Tuesday, April 5, 2011

Preparing for a Book Club Talk

OLYMPUS DIGITAL CAMERA         In a couple of days, I’m speaking to a book club about my book, Pretty is as Pretty Dies.

It’s been a bit of a busy week with field trips, birthday parties, and other activities. So now I’m trying to make sure I’m ready to talk to the book club.

For me, it’s all about preparation whenever I’m speaking in public. If I’m not prepared or don’t feel like I’m prepared, I’ll definitely get flustered.

There are usually two different types of book clubs that I’ve come across. One type is very casual and you sit in a circle with the other members and engage in the general discussion. The other type is more structured—you’d give a talk about the book or writing or both, followed by a question and answer session.
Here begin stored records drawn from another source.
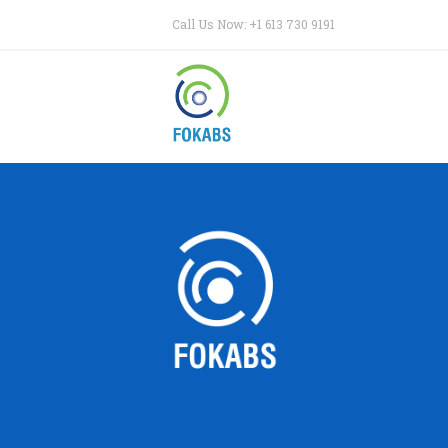
Call Us Now: +1 613 730 9191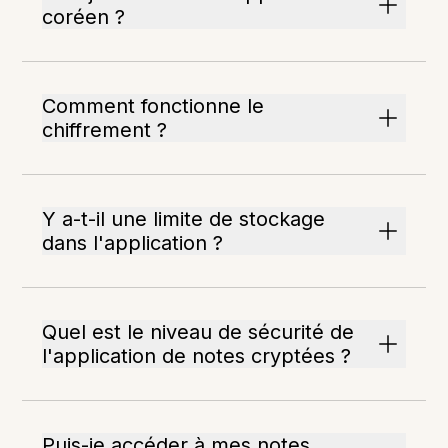
coréen ?
Comment fonctionne le
chiffrement ?
Y a-t-il une limite de stockage
dans l'application ?
Quel est le niveau de sécurité de
l'application de notes cryptées ?
Puis-je accéder à mes notes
It’s good to know what to expect before you go. This sounds like a no-brainer, but I’ve been surprised before by groups that functioned as covered-dish suppers/book clubs and felt like I should have brought something (although I was assured I didn’t need to.) You might want to ask if you should prepare a talk (and on what subject), or if it will be a more laid-back program.

I never charge a book club for an appearance—to me, it’s enough that they’ve bought my book. But I usually have to regret if the club meeting is too far away…travel expenses have definitely gone up.

I bring small things to give away—bookmarks, magnets, postcards, pencils, etc., Candy is always popular. :) Sometimes I’ll bring something larger--a door-prize type gift that I pull out of a hat.

If you have a newsletter, you could bring a signup sheet to collect emails to notify readers of your upcoming releases, etc. Be sure you’re being upfront that the list is for a newsletter…and that they can unsubscribe whenever they’d like.

Carry the address of the venue with you and the organizer’s cell phone number. Frequently the club meetings are in someone’s house and it’s easy to get lost. I’ll program the address in my GPS, but I have a backup on paper—and I keep the organizer’s cell phone number close by, just in case.

Look nice. I usually am dressed nicer than everyone else, but it makes me feel better than being underdressed. And if I dress well, the book club members know that I treated their meeting like a special event and dressed accordingly.

Review your book before you go. Or your cheat sheet on the book. I have a Word document that covers characters and plot twists in great detail. It’s easy for me to forget things, especially when I’m under a little pressure. And the book club will have just read the book. It’s not good for them to know more about the book than we do!

The questions I get from book clubs are different from the questions I get from writers. (I receive more questions about the book’s characters—are they based on real people? What do those people think of my books? etc). I’m prepared to talk more in depth about my characters and their motivations. I’m also prepared to talk about small plot points in the book.

The book club might find hidden meaning in your bookthat you didn’t intend. I usually just smile and nod when this happens. :) Who knows—maybe I subconsciously included symbolism?

People may challenge you on your book. I think this has happened at every book club meeting I’ve ever been to. If you’re speaking to a big group (15-20 people or more), then you really need to expect some criticism from someone.

Someone may not like a character or might find a continuity error or could disagree with a position they think you’re taking in the book. I just roll with it and don’t take it personally. Remind yourself going in that you’re not there to get defensive about your book…you’re discussing it. Most times everyone is very nice, even if they’re bringing up a point they didn’t like or a problem they had. The more professionally we can handle this kind of situation, the better we look in the end.

They will ask what you’re working on next. Practice a succinct summary. If you’re writing the first part of your draft or would rather not talk about your book, you could just briefly answer that you’re working on a follow-up to the book they read, or that you’re working on a new project that’s very different from the one they just finished.

Bring extra books. If you have other books, bring them, too. Sometimes, book club members will ask you to sign a book for them to give as a gift. You’ll also need to bring ones, in case you need to make change.

I enjoy book clubs because they’re frequently the only times I get to meet with readers in person (conferences are mainly made up of writers). Have you talked to book clubs before? Got any additional tips?